The modern concept of The Convergence Movement was inspired by the spiritual pilgrimages of modern Evangelical writers like Thomas Howard, Robert E. Webber, Peter E. Gillquist and others. It refers primarily to a move among evangelical and charismatic churches in the United States to blend charismatic worship with liturgies from the Book of Common Prayer and other liturgical sources.
This blending is the subject of great debate. What is really meant by convergence and what are the definitions of the major components? The Convergence Movement is not the Ecumenical Movement. Christian unity has been termed “ecumenical” from the Greek ‘oikumenikos’, ‘of the inhabited earth. This term means universal, worldwide in a common sense. So to have ecumenical interests is to have the interest of the worldwide church at heart. But for many in the three main divisions of Christianity, Catholic, Orthodox, or Protestant, the word is associated with the idea of compromise. It is assumed that ecumenism means finding the lowest common denominator of the Christian faith and having to give up the rest. It will continue to be, necessary for the various factions and denominations of God’s church to dialog and commence tearing down the walls of division and hopefully finding – “Christ” at the core of Christianity and daily becoming “Like Him” and not making Christ like us!
But convergence seeks a different path. The three major components of this particular blending are Evangelical, Liturgical, and Charismatic worship styles and practices. It is believed that each of these expressions of the Church serve some useful purpose in uniting the Church of Jesus Christ to an authentic Faith.
Let’s define the terms before we blend the concepts.

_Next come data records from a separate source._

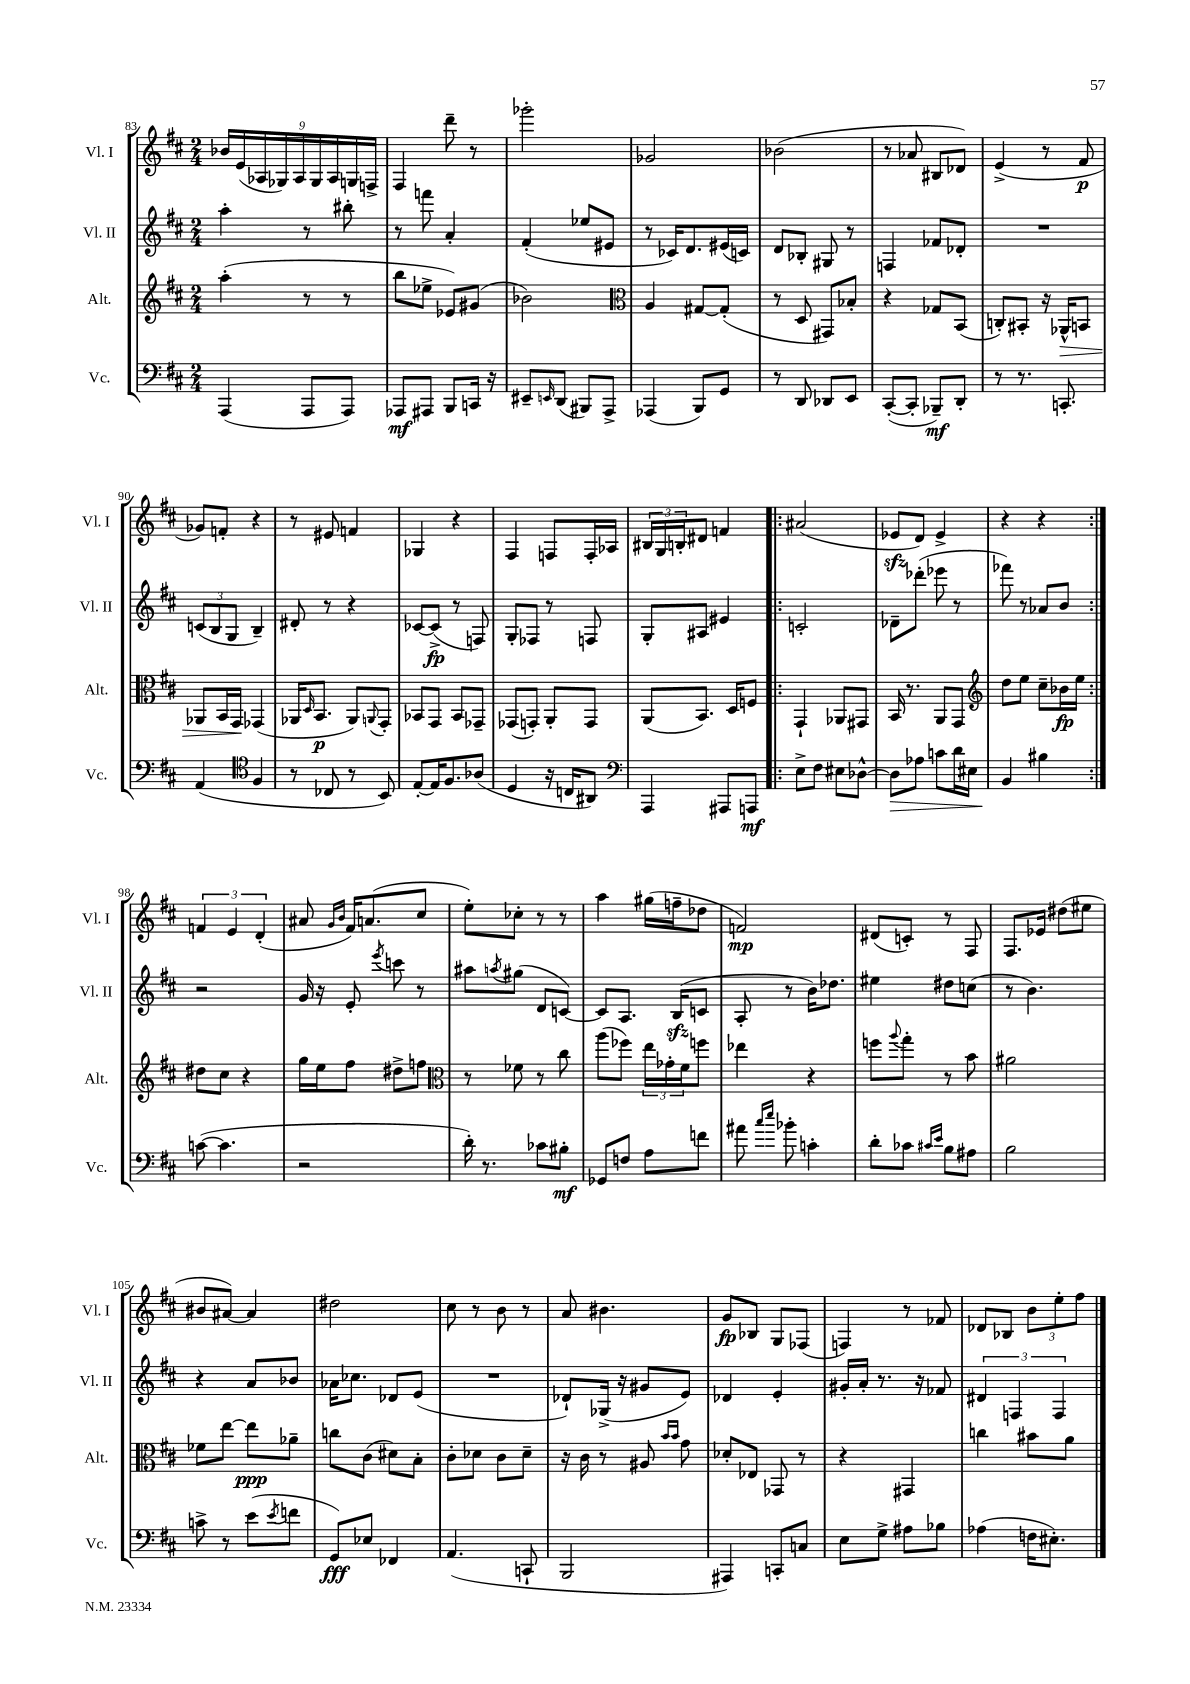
<<
\new StaffGroup <<
\new Staff = "s0" \with { instrumentName = "Vl. I" shortInstrumentName = "Vl. I" } {
    \clef treble \key d \major \numericTimeSignature \time 2/4
    \tuplet 9/8 { bes'16 e'16( aes16 ges16) aes16 ges16 aes16 g16 f16-> } |
    fis4 d'''8-- r8 |
    ges'''2-. |
    ges'2 |
    bes'2( |
    r8 aes'8 bis8 des'8) |
    e'4->( r8 fis'8\p |
    ges'8) f'8-. r4 |
    r8 eis'8 f'4 |
    ges4 r4 |
    fis4 f8 f16-. aes16 |
    \tuplet 3/2 { bis16 g16 b16-. } dis'8 f'4 |
    \repeat volta 2 { ais'2( |
    ees'8\sfz d'8) ees'4-> |
    r4 r4 | }
    \tuplet 3/2 { f'4 e'4 d'4-.( } |
    ais'8 \grace { g'16 b'16 } fis'16) a'8.( cis''8 |
    e''8-.) ces''8-. r8 r8 |
    a''4 gis''16( f''16-- des''8 |
    f'2\mp) |
    dis'8( c'8-.) r8 fis8 |
    fis8. ees'16 dis''8( eis''8 |
    bis'8 ais'8~) ais'4 |
    dis''2 |
    cis''8 r8 b'8 r8 |
    a'8 bis'4. |
    g'8\fp bes8 g8 fes8( |
    f4) r8 fes'8 |
    des'8 bes8 \tuplet 3/2 { b'8 e''8-. fis''8 } \bar "|." |
}
\new Staff = "s1" \with { instrumentName = "Vl. II" shortInstrumentName = "Vl. II" } {
    \clef treble \key d \major \numericTimeSignature \time 2/4
    a''4-. r8 bis''8-. |
    r8 f'''8 a'4-. |
    fis'4-.( ees''8 eis'8 |
    r8 ces'16) d'8. eis'16( c'16) |
    d'8 bes8-. gis8 r8 |
    f4 fes'8 des'8-. |
    R2 |
    \tuplet 3/2 { c'8( b8 g8 } b4--) |
    dis'8-. r8 r4 |
    ces'8~ ces'8->\fp( r8 f8) |
    g8-. fes8 r8 f8 |
    g8-. ais8 eis'4 |
    \repeat volta 2 { c'2-. |
    des'8-- des'''8-.( ees'''8 r8 |
    fes'''8) r8 aes'8 b'8 | }
    r2 |
    g'16 r16 e'8-. \acciaccatura { e'''8 } c'''8 r8 |
    ais''8 \acciaccatura { a''8 } gis''8( d'8 c'8~) |
    c'8 a8. b16\sfz( c'8 |
    a8-. r8 b'16) des''8. |
    eis''4 dis''8 c''8( |
    r8 b'4.) |
    r4 a'8 bes'8 |
    aes'16 ces''8. des'8 e'8( |
    R2 |
    des'8-!) ges16->( r16 gis'8 e'8) |
    des'4 e'4-. |
    gis'16-. a'16-. r8. r16 fes'8 |
    \tuplet 3/2 { dis'4 f4 f4 } \bar "|." |
}
\new Staff = "s2" \with { instrumentName = "Alt." shortInstrumentName = "Alt." } {
    \clef treble \key d \major \numericTimeSignature \time 2/4
    a''4-.( r8 r8 |
    b''8 ees''8-> ees'8) gis'8( |
    bes'2) |
    \clef alto a4 gis8~ gis8-.( |
    r8 d8 gis,8) bes8-. |
    r4 ges8 b,8( |
    c8-.) bis,8-. r16 aes,16-^\> b,8 |
    aes,8 b,16 g,16\! ges,4( |
    aes,16 \grace { d16 } b,8.\p aes,8) \appoggiatura { a,8 } g,8-. |
    bes,8 g,8 bes,8 ges,8-- |
    ges,8( g,8-.) a,8-. g,8 |
    a,8( b,8.) d16 f8 |
    \repeat volta 2 { g,4-! aes,8 gis,8 |
    b,16 r8. a,8 g,8 |
    \clef treble d''8 e''8 cis''8-- bes'16\fp e''16 | }
    dis''8 cis''8 r4 |
    g''16 e''16 fis''8 dis''8-> f''8 |
    \clef alto r8 fes'8 r8 cis''8 |
    a''8( fes''8) \tuplet 3/2 { e''16 ges'16-. fis'16 } f''8 |
    ees''4 r4 |
    f''8 \appoggiatura { a''8 } g''8-. r8 b'8 |
    ais'2 |
    fes'8 e''8~ e''8\ppp aes'8-- |
    c''8 cis'8( dis'8) b8-. |
    cis'8-. des'8 cis'8 des'8-- |
    r16 cis'16 r8 ais8 \grace { b'16 b'16 } g'8 |
    des'8-. ees8 ges,8 r8 |
    r4 gis,4 |
    c''4 bis'8 a'8 \bar "|." |
}
\new Staff = "s3" \with { instrumentName = "Vc." shortInstrumentName = "Vc." } {
    \clef bass \key d \major \numericTimeSignature \time 2/4
    a,,4( a,,8 a,,8) |
    aes,,8\mf ais,,8 b,,8 c,16 r16 |
    eis,8-- \grace { e,16 } d,8( bis,,8) a,,8-> |
    aes,,4( b,,8) g,8 |
    r8 d,8 des,8 e,8 |
    cis,8~-.( cis,8-. bes,,8--\mf) d,8-. |
    r8 r8. c,8.-. |
    a,4( \clef tenor fis4 |
    r8 ces8 r8 b,8) |
    e8~-. e16 fis8. aes8( |
    d4 r16 c16 ais,8) |
    \clef bass a,,4 ais,,8 a,,8\mf |
    \repeat volta 2 { e8-> fis8 eis8 des8~-^ |
    des8\> aes8 c'8 d'16 eis16 |
    b,4\! bis4 | }
    c'8~( c'4. |
    r2 |
    d'16-.) r8. ces'8 bis8-.\mf |
    ges,8 f8 a8 f'8 |
    ais'8 \grace { cis''16 e''16 } bes'8-. c'4-. |
    d'8-. ces'8 \grace { cis'16 e'16 } b8 ais8 |
    b2 |
    c'8-> r8 e'8( \acciaccatura { e'8 } f'8 |
    g,8\fff) ees8 fes,4 |
    a,4.( c,8-! |
    b,,2 |
    ais,,4) c,8-. c8 |
    e8 g8-> ais8 bes8 |
    aes4( f16 eis8.-.) \bar "|." |
}
>>
>>
\layout { \context { \Score currentBarNumber = #83 } }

Evangelical refers to relating or belonging to any Protestant Christian church that emphasizes the authority of the Bible and salvation through the personal acceptance of Jesus Christ as Lord and Savior. Evangelicals believe that each individual has a need for spiritual rebirth and personal commitment to Jesus Christ as savior, through faith in his atoning death on the cross (commonly, although not necessarily, through a specific conversion experience). They emphasize strict orthodoxy (following of established rules or traditions) on cardinal doctrines, morals, and especially on the authority of the Bible. Many Evangelicals follow a traditional, interpretation of the Bible and insist on its inerrancy (freedom from error in history as well as in faith and morals). The term Evangelicalism has been a source of controversy, and the precise relationship or distinction between Evangelicalism and Fundamentalism has been disputed.
The Charismatic Movement refers to that body of Christians seeking direct spiritual experiences. It describes worship characterized by a quest for inspired and ecstatic experiences such as healing, prophecy, and speaking in tongues. The individuals who make up the movement believe that they have been “filled” or “baptized” with the Holy Spirit through the laying on of hands. The signs of this baptism include such spiritual gifts as speaking in tongues, or glossolalia, prophecy, healing, interpretation of tongues, and discernment of spirits.
Liturgy is a body of rites (or system of ceremonial procedures) prescribed for formal public worship. Although the term is sometimes applied to Jewish worship, it is especially associated with the prayers and ceremonies used in the celebration of the Lord’s Supper, also known as Holy Eucharist. During the first three centuries of the Christian era, the rite of the church was comparatively fluid (or very likely changing), based on various accounts of the Last Supper. By the 4th century the various traditions crystallized into four liturgies, the Antiochene, or Greek, the Alexandrian, the Roman, and the Gallican, from which all others have been derived.
Christianity is a many layered Faith and many components have been introduced and battled over historically and biblically. We are always faced with tradition and revelation. The Convergence Movement though not new in concept is new in acceptance. I believe like everything, there is a time and season. If we accept that the concept of merging worship practices as a reality, then we can begin a new era in the Church.
A certain harbor in Italy can be reached only by sailing up a narrow channel between dangerous rocks and cliffs. Over the years, many ships have been wrecked, and navigation is hazardous. To guide the ships safely into port, three lights were mounted on three huge poles in the harbor. When the three lights are perfectly aligned and seen as one, the ship can safely proceed up the narrow channel. If the pilot sees two or three lights, he knows he’s off course and in danger.
Maybe there is a need to align these streams to prepare for a united church and maybe this is the beginning of more confusion. Whatever the flow we must reclaim historical Christianity and maintain scriptural integrity. I maintain that balance is the word that must be embraced. Like that harbor which needs all the lights to align to give direction, hopefully the Church can discern the majesty of the Glory to be revealed through combined worship.